Have you attempted to adapt 3rd party medium format lenses yet to the GFX 50s? (i.e., Hasselblad and Mamiya).

I'm still a bit stymied how much of a failure adapting most 35mm lenses turned out to be.

Fujifilm GFX

DIGLLOYD: see my previous comments on the Hartblei 80mm f/2.8 SuperRotator for Nikon. Its optics are Zeiss medium format 6 X 6 in Nikon mount. It does not perform well on the Nikon D810 until stopped well down: its optics were designed for film and the light rays instead encounter a 2+mm thick chunk of glass in the way (sensor cover glass). It is degraded until at least f/8 on the D810 which is why I almost never shoot it, gorgeous though its rendering is. And it is even more degraded on the GFX.

Digital is not film; there is a chunk of glass with its own thickness and refraction characteristics sitting over the light sensing portion of the sensor (“sensor cover glass”). There are also aggressive micro lenses on the GFX sensor. See the excellent article over at LensRentals.com: The Glass in the Path: Sensor Stacks and Adapted Lenses.

The idea that medium format lenses are going to be better makes no sense in this context: if the lenses were not designed for the sensor cover glass, there are going to be problems. See the MTF chart for the Zeiss ZM 35mm f/1.4 Distagon on Sony mirrorless and its devastating loss of MTF—and there we are talking about one digital versus another (with cover glass of roughly 0.8mm for M vs 2.5mm for Sony for a difference of 1.7mm).

FotodioX Nikon F to Fujifilm G-Mount Lens Adapter

Lenses designed for film do not interact well with a 2mm or 2.5mm or 6mm (or whatever) glass plate in the optical path splaying light rays way off target. Thus it is unrealistic to expect anything but poor to mediocre results until f/11 or so.

As far as I know, it is not even possible to optimize a high performance lens for both Canon and Nikon digital SLRs without making specific tweaks for small differences in sensor cover glass. I am pretty sure that Zeiss does this for Otus lenses, but I wonder if Sigma slightly adjusts element spacing for each optic in the Art lenses, and for which system the design is natively superior—I’m guessing for Canon bases on my disappointing results with the Sigma 85mm f/1.4 DG HSM Art.

That a lens is designed for 35mm or medium format or large format is not the issue since that’s an issue of image circle size. It is the sensor cover glass that is of concern. On the GFX all of the 35mm format lenses I tested were severely degraded even on the central 36 X 24mm area of the sensor.

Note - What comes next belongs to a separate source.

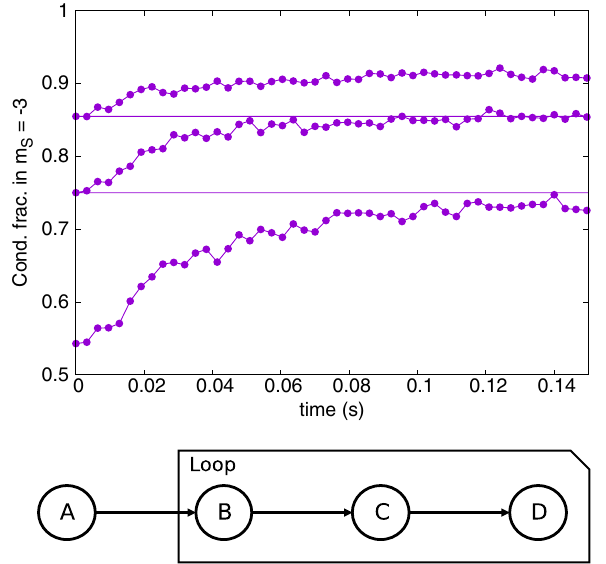
3 Zeeman component as a function of = − 235 nK at the k B T 0 using the initial temperature T 0 = =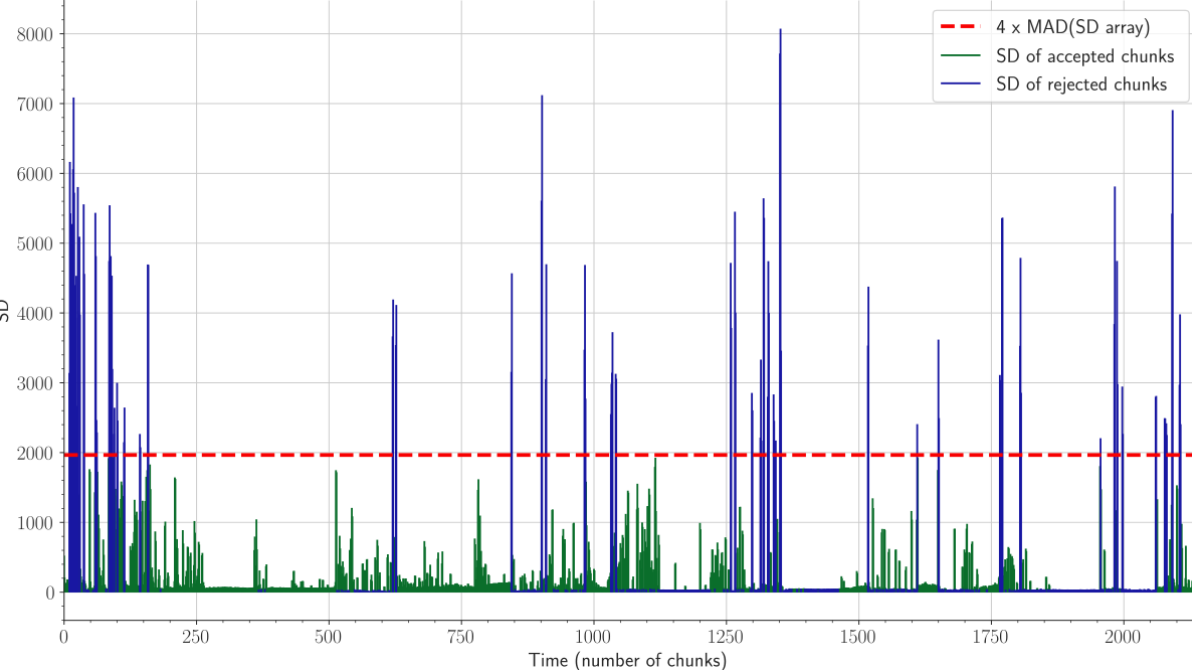
Figure 2. Illustration of isolated motion artifacts. Data chunks were suppressed if they were 4 times greater than the median absolute deviation of the SD array. MAD: median absolute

So while there may be a few lenses that perform well*, there are likely to be very few and these are almost all likely to be those that are long focal lengths—135mm on up. With these lenses even with a 1/3 plate displacement of focus, it won’t matter too much because the ray angle is favorable, so that a few stops down things might look quite good, e.g. the Zeiss 135mm f/2 APO-Sonnar performance at f/4.

Bottom line: stick with native lenses for best results.

* It can also be that a few lenses actually improve in localized areas of the frame due to the sensor cover glass in effect correcting astigmatism. Yet in other areas astigmatism can become much worse, ditto for chromatic errors. But on the whole, there will be a large quality loss.